I need all of the entries printed exactly.

• Supplied information:
-------------------------
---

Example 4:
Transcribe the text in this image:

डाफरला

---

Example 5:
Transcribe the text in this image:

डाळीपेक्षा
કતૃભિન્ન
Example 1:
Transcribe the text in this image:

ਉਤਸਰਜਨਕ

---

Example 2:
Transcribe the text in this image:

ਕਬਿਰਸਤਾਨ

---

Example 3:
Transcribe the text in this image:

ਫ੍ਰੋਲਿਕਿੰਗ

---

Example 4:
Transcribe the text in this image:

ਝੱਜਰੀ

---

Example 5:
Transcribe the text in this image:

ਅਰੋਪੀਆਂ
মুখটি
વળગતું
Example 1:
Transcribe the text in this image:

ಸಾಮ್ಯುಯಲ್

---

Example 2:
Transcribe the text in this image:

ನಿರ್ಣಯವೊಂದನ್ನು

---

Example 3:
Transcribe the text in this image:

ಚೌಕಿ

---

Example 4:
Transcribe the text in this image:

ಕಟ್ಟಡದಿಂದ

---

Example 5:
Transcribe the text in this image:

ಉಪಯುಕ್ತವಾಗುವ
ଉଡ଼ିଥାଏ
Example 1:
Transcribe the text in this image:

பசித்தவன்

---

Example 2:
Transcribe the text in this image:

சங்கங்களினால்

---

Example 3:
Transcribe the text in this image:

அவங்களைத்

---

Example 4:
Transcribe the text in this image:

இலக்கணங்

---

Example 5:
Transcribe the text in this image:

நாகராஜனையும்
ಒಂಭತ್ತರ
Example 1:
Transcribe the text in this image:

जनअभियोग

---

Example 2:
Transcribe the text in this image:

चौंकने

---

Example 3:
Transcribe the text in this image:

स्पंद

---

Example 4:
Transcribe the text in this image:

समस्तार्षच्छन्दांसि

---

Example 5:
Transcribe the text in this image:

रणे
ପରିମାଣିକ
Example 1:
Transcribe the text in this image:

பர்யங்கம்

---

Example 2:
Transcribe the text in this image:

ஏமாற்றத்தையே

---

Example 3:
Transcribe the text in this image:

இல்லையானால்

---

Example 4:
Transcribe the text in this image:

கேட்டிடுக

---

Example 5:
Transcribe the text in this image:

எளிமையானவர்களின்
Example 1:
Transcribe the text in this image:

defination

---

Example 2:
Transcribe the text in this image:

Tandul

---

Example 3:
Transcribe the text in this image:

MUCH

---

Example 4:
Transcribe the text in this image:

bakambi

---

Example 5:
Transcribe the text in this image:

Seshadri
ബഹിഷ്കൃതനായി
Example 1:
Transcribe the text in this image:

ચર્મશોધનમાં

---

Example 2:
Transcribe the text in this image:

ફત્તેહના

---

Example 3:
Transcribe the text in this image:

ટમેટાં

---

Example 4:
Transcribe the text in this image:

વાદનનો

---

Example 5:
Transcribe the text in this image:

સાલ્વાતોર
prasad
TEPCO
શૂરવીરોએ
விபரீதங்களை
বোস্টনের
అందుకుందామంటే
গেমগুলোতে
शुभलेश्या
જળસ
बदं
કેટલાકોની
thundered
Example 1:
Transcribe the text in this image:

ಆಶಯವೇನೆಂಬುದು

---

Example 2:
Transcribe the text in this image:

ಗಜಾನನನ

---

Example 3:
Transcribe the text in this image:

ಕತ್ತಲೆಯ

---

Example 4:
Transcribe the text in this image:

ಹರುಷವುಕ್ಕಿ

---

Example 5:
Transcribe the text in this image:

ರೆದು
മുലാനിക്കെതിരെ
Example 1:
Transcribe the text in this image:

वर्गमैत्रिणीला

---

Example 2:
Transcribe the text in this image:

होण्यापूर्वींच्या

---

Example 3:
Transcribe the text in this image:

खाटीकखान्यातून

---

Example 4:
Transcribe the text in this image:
-------------------------
• Written answer:
---

Example 4:
Transcribe the text in this image:

डाफरला

---

Example 5:
Transcribe the text in this image:

डाळीपेक्षा
કતૃભિન્ન
Example 1:
Transcribe the text in this image:

ਉਤਸਰਜਨਕ

---

Example 2:
Transcribe the text in this image:

ਕਬਿਰਸਤਾਨ

---

Example 3:
Transcribe the text in this image:

ਫ੍ਰੋਲਿਕਿੰਗ

---

Example 4:
Transcribe the text in this image:

ਝੱਜਰੀ

---

Example 5:
Transcribe the text in this image:

ਅਰੋਪੀਆਂ
মুখটি
વળગતું
Example 1:
Transcribe the text in this image:

ಸಾಮ್ಯುಯಲ್

---

Example 2:
Transcribe the text in this image:

ನಿರ್ಣಯವೊಂದನ್ನು

---

Example 3:
Transcribe the text in this image:

ಚೌಕಿ

---

Example 4:
Transcribe the text in this image:

ಕಟ್ಟಡದಿಂದ

---

Example 5:
Transcribe the text in this image:

ಉಪಯುಕ್ತವಾಗುವ
ଉଡ଼ିଥାଏ
Example 1:
Transcribe the text in this image:

பசித்தவன்

---

Example 2:
Transcribe the text in this image:

சங்கங்களினால்

---

Example 3:
Transcribe the text in this image:

அவங்களைத்

---

Example 4:
Transcribe the text in this image:

இலக்கணங்

---

Example 5:
Transcribe the text in this image:

நாகராஜனையும்
ಒಂಭತ್ತರ
Example 1:
Transcribe the text in this image:

जनअभियोग

---

Example 2:
Transcribe the text in this image:

चौंकने

---

Example 3:
Transcribe the text in this image:

स्पंद

---

Example 4:
Transcribe the text in this image:

समस्तार्षच्छन्दांसि

---

Example 5:
Transcribe the text in this image:

रणे
ପରିମାଣିକ
Example 1:
Transcribe the text in this image:

பர்யங்கம்

---

Example 2:
Transcribe the text in this image:

ஏமாற்றத்தையே

---

Example 3:
Transcribe the text in this image:

இல்லையானால்

---

Example 4:
Transcribe the text in this image:

கேட்டிடுக

---

Example 5:
Transcribe the text in this image:

எளிமையானவர்களின்
Example 1:
Transcribe the text in this image:

defination

---

Example 2:
Transcribe the text in this image:

Tandul

---

Example 3:
Transcribe the text in this image:

MUCH

---

Example 4:
Transcribe the text in this image:

bakambi

---

Example 5:
Transcribe the text in this image:

Seshadri
ബഹിഷ്കൃതനായി
Example 1:
Transcribe the text in this image:

ચર્મશોધનમાં

---

Example 2:
Transcribe the text in this image:

ફત્તેહના

---

Example 3:
Transcribe the text in this image:

ટમેટાં

---

Example 4:
Transcribe the text in this image:

વાદનનો

---

Example 5:
Transcribe the text in this image:

સાલ્વાતોર
prasad
TEPCO
શૂરવીરોએ
விபரீதங்களை
বোস্টনের
అందుకుందామంటే
গেমগুলোতে
शुभलेश्या
જળસ
बदं
કેટલાકોની
thundered
Example 1:
Transcribe the text in this image:

ಆಶಯವೇನೆಂಬುದು

---

Example 2:
Transcribe the text in this image:

ಗಜಾನನನ

---

Example 3:
Transcribe the text in this image:

ಕತ್ತಲೆಯ

---

Example 4:
Transcribe the text in this image:

ಹರುಷವುಕ್ಕಿ

---

Example 5:
Transcribe the text in this image:

ರೆದು
മുലാനിക്കെതിരെ
Example 1:
Transcribe the text in this image:

वर्गमैत्रिणीला

---

Example 2:
Transcribe the text in this image:

होण्यापूर्वींच्या

---

Example 3:
Transcribe the text in this image:

खाटीकखान्यातून

---

Example 4:
Transcribe the text in this image:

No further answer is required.